Yusef Lateef: Eastern Sounds

Yusef Lateef
Eastern Sounds
Prestige
2006-07-18

Ask even the most fervent jazz fanatic to compile a list of great mid-20th century innovators, and chances are that Yusef Lateef will not make the grade. But the truth is, this criminally overlooked multi-instrumentalist deserves to stand up there with the best of them — as this timely reissue of his breakthrough 1961 album Eastern Sounds clearly demonstrates.

Oriental modes were certainly in vogue among jazz musicians at this time, but Lateef — born William Huddlestone before converting to Islam in 1950 — can genuinely be said to have been at the vanguard of this mood. Even while working within a rigid hard bop setting, the naturally adventurous Lateef had been straining to incorporate non-Western sonorities into his music since the mid ’50s, but it was with Eastern Sounds that he finally came to define his own pan-cultural approach to jazz. It is only a forgetful revisionism that neglects to give him his due credit as the pioneer he surely was.

The opener, “The Plum Blossom”, taps into the same kind of wistful exoticism that Sun Ra had been peddling for some years, largely thanks to an inspired choice of instrumentation: bassist Ernie Farrow taps out a simple rhythm on the Indian rabat, giving just enough room for Lateef to pick out a melody on the Chinese globular flute: a clay pipe with just a five note range — a limitation that doesn’t deter Lateef from blowing a beautifully expressive solo. Then, as if to remind the listener of this album’s jazz context, pianist Barry Harris — an old Detroit compatriot of Lateef’s — pitches in with a fantastically bluesy solo that plucks the tune out of the Orient and lands it firmly back in urban 20th-century America. Here, in a nutshell, is Lateef’s intention: A jazz record that speaks as succinctly and directly to its listeners as any other, but which, nevertheless, incorporates Eastern sounds to help open his audience’s ears just a little wider.

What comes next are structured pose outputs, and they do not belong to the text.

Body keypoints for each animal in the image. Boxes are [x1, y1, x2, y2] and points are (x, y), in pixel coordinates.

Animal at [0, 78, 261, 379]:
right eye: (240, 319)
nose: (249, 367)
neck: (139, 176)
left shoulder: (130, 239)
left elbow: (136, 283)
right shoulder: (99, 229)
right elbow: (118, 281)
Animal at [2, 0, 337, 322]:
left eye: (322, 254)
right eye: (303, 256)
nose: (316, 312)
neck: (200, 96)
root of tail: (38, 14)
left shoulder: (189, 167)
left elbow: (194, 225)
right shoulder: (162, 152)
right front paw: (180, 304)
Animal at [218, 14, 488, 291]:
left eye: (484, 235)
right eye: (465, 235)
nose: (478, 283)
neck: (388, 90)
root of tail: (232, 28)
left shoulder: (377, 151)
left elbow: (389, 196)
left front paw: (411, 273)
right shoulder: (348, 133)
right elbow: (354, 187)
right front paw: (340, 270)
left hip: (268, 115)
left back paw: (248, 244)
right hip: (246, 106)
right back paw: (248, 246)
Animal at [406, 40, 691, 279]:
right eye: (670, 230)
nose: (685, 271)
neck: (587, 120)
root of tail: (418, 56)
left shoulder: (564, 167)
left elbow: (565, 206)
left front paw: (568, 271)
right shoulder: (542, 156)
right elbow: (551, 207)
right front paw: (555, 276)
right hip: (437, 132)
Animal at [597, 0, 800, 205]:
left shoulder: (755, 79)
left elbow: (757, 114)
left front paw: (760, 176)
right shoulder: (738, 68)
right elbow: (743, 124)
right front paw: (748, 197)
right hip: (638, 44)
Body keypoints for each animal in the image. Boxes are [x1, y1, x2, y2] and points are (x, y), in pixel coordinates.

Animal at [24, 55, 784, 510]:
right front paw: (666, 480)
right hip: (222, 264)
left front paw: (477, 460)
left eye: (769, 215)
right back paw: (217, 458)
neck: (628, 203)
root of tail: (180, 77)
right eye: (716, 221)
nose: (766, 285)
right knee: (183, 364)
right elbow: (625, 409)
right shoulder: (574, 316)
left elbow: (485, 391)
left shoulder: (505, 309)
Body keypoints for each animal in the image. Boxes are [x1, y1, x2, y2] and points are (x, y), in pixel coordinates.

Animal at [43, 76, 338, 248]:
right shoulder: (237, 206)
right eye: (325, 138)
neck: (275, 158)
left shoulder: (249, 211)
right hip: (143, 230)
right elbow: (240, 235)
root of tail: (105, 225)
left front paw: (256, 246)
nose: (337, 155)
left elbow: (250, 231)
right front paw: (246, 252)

Much of Lateef’s success in pulling off this dichotomy so convincingly lies in the band, and the way it consistently offsets his more far-out excursions with a blue-collar, Western straightforwardness. In fact, this band can possibly be viewed as one of the great ‘lost’ ensembles of the ’60s. Barry Harris’s piano is a lightning rod, tapping straight into the heart of the blues; Ernie Farrow’s bass is powerful and understated throughout, providing a solid grounding from which Lateef can launch off into the East; and the drum-stool is occupied by the inimitable Lex Humphries — already an alumnus of Sun Ra’s Arkestra — here showing a terrific responsiveness and restraint.

Unsurprisingly, the rest of the album is a joy. “Blues from the Orient” is, as the title suggests, a bluesy, mid-tempo swinger with Eastern interludes — given an unusual twist through Lateef’s use of the oboe, an instrument not commonly employed in jazz, then or now. Lateef explores the upper registers of the instrument, creating a strange, snake-charmer’s clarinet, while Harris lays out some vaguely Chinese chops, reminiscent of Ra’s “Overtones of China”.

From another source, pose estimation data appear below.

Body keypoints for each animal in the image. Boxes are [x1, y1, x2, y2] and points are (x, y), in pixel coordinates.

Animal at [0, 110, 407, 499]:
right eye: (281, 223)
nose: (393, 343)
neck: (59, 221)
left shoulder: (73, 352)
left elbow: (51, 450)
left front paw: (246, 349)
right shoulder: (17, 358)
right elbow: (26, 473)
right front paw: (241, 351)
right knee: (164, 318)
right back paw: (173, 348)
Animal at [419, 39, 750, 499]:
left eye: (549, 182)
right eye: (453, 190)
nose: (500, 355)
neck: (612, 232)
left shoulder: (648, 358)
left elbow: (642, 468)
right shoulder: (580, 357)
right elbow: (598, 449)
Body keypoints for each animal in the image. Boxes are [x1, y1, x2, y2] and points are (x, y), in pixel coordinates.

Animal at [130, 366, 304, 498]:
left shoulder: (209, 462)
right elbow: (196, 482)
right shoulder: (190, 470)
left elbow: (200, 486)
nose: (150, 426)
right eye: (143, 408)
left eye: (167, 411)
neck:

On the jazzier side of things, there are some genuinely burning numbers to be enjoyed. “Ching Miau” has Lateef blowing a hard tenor over a driving, hypnotic, two-note modal bass figure, with the drums skipping along in a 5/4 time reminiscent of Dave Brubeck’s “Take Five”; and on “Snafu”, Lateef’s meaty, Sonny Rollins-ish tenor fits snugly over another modal bass vamp, kicking up a swinging treat that sounds like a dark reworking of the Mexican party tune “Tequilla”.

True, there are some slight concessions towards commerciality, particularly the two interpretations of love themes from Hollywood movies Spartacus and The Robe (probably included at the request of the label) — but even these are set slightly off-kilter by the use of oboe, flute, and rabat, and even in these relatively restricted settings, Lateef’s natural irrepressible soul pours out in pure, lyrical flourishes.

Moreover, it’s easy to forgive Lateef’s choice of material when he sees fit to include the shimmering, funereal, Oriental ballad “Purple Flower”, with a slithering, snake-like tenor exploring the spaces between Farrow’s single-note bass thrum and Humphries’s fragile brushwork. As if in consolidation of the album’s stated intentions, it ends on much the same note as it began, with a return to the experimental sound of rabat, finger cymbals, and woodblocks accompanying an exotic flute.

Anyone with an interest in cosmic jazz and the mind-blowing excursions of mid-to-late ’60s African-American music owes it to themselves to hear this neglected masterpiece: A quiet and tentative opening of the door that would be blasted wide in years to come. With this lovingly remastered Prestige reissue, given the full Rudy Van Gelder treatment that has enlivened so much of Blue Note’s back catalogue in recent years, Yusef Lateef’s brilliance has never sounded so clear.